## WHAT IS REQUIRED
The expected result is a word-for-word copy of the entries, minus any pictures.

- - -

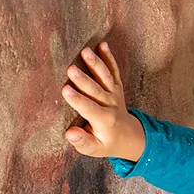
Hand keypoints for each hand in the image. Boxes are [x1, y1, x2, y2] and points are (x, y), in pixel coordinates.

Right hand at [60, 42, 145, 161]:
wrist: (129, 135)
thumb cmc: (105, 142)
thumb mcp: (93, 149)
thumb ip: (82, 141)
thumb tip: (70, 133)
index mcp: (104, 121)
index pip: (89, 108)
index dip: (77, 99)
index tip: (65, 89)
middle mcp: (111, 105)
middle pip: (96, 90)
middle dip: (83, 79)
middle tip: (71, 69)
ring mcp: (115, 94)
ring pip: (105, 77)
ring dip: (96, 63)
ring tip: (85, 52)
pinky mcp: (116, 86)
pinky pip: (114, 71)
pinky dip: (109, 57)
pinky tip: (102, 45)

- - -

## EXERCISE ANSWER
Hand keypoints for each hand in the image. Boxes are [x1, y1, x2, y2] and points are (x, y), in pixel coordinates.

Right hand at [60, 42, 145, 161]:
wrist: (129, 135)
thumb cmc: (105, 142)
thumb mcp: (93, 149)
thumb ip: (82, 141)
thumb tip: (70, 133)
index mcp: (104, 121)
index pip: (89, 108)
index dip: (77, 99)
index tip: (65, 89)
middle mcp: (111, 105)
middle pip: (96, 90)
middle dip: (83, 79)
middle tip: (71, 69)
ring mcp: (115, 94)
ring pip: (105, 77)
ring dip: (96, 63)
ring tip: (85, 52)
pinky mcp: (116, 86)
pinky pip: (114, 71)
pinky dip: (109, 57)
pinky tip: (102, 45)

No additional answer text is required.